- [SELECTED EXTRACT]

┌────────

When Bashar Jadallah, 50, asked where he was, he was told he was
“on the moon”.
According to the testimony of Mohammed Jadallah, 23, he was
repeatedly beaten, his shackles tightened, he was tied in painful positions to a
chair, he was not allowed to go to the toilet and he was prevented from
sleeping, with water thrown on him if he nodded off. Interrogators are also
reported to have shown him pictures of family members and threatened to harm
them.
Although Palestinians passing through the prison were
interrogated by the domestic secret police, the Shin Bet, foreign nationals at
the prison fall under the responsibility of a special wing of military
intelligence known as Unit 504, whose interrogation methods are believed to be
much harsher.
Shortly after the prison came to light, a former inmate – Mustafa
Dirani, a leader of the Lebanese Shia group Amal – launched a court case in
Israel claiming he had been raped by a guard.
Mr Dirani, seized from Lebanon in 1994, was held in Facility 1391
for eight years along with a Hizbollah leader, Sheikh Abdel Karim Obeid. Israel
hoped to extract information from the pair in its search for a missing airman,
Ron Arad, downed over Lebanon in 1986.

└────────

- [DATASET EXCERPT]
┌────────

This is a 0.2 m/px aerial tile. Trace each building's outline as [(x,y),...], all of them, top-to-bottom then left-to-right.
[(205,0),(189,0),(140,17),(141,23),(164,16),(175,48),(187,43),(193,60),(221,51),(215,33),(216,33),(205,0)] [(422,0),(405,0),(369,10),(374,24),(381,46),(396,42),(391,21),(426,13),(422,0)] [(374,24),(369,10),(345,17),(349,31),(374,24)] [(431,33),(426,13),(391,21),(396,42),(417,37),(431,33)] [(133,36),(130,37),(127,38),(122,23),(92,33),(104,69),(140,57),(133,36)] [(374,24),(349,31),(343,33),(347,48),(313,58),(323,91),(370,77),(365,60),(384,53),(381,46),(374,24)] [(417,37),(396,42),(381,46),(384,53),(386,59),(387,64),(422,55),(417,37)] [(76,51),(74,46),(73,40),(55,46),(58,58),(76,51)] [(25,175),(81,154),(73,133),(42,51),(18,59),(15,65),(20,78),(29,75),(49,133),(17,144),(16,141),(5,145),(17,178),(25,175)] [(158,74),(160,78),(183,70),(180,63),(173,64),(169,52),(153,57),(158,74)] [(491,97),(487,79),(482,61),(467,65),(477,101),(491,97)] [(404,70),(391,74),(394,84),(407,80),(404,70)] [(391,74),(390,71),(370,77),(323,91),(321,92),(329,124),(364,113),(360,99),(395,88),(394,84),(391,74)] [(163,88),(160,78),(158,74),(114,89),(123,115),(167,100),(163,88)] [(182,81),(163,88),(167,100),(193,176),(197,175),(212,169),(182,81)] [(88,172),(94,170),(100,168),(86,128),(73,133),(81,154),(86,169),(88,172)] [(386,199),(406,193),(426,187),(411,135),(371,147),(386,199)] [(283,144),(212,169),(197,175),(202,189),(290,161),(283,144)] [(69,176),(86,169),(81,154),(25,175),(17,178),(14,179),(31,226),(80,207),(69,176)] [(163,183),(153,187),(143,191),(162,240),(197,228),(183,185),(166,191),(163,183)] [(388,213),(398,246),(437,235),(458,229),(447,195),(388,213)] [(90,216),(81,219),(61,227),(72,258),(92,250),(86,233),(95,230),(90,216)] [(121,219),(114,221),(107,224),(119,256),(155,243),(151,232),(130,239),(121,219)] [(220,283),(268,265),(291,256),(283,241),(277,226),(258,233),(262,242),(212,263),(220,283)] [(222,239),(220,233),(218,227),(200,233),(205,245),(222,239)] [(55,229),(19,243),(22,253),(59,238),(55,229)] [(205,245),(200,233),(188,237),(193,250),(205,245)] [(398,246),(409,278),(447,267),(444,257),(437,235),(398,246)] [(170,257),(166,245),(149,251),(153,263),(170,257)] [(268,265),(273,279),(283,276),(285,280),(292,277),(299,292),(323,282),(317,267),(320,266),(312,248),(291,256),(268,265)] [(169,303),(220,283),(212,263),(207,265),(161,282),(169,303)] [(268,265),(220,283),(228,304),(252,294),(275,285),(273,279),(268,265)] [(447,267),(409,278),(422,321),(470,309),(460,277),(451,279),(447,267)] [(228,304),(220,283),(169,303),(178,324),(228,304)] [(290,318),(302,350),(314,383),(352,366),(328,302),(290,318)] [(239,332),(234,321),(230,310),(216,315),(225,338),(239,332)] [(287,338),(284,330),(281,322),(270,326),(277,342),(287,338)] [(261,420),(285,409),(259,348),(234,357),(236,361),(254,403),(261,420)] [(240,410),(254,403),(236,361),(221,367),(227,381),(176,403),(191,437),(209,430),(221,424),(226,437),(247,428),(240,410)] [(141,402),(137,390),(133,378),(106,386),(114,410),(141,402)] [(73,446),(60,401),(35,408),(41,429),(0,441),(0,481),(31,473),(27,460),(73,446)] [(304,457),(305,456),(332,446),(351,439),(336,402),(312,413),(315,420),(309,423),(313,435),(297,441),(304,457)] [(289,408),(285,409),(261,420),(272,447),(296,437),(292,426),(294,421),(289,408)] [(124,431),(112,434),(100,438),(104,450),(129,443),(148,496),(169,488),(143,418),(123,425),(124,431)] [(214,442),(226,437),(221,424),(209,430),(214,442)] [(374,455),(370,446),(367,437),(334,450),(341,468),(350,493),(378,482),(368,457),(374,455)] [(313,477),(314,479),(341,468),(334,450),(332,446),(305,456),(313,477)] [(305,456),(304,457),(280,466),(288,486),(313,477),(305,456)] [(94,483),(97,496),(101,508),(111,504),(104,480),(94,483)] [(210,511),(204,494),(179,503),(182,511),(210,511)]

└────────

Repeat the stretch of the Facility 1391 excerpt from "Although Palestinians passing" through "Lebanon in 1986." word for word. The lines above play no part in this.

- [SOLVED PROBLEM]
Although Palestinians passing through the prison were
interrogated by the domestic secret police, the Shin Bet, foreign nationals at
the prison fall under the responsibility of a special wing of military
intelligence known as Unit 504, whose interrogation methods are believed to be
much harsher.
Shortly after the prison came to light, a former inmate – Mustafa
Dirani, a leader of the Lebanese Shia group Amal – launched a court case in
Israel claiming he had been raped by a guard.
Mr Dirani, seized from Lebanon in 1994, was held in Facility 1391
for eight years along with a Hizbollah leader, Sheikh Abdel Karim Obeid. Israel
hoped to extract information from the pair in its search for a missing airman,
Ron Arad, downed over Lebanon in 1986.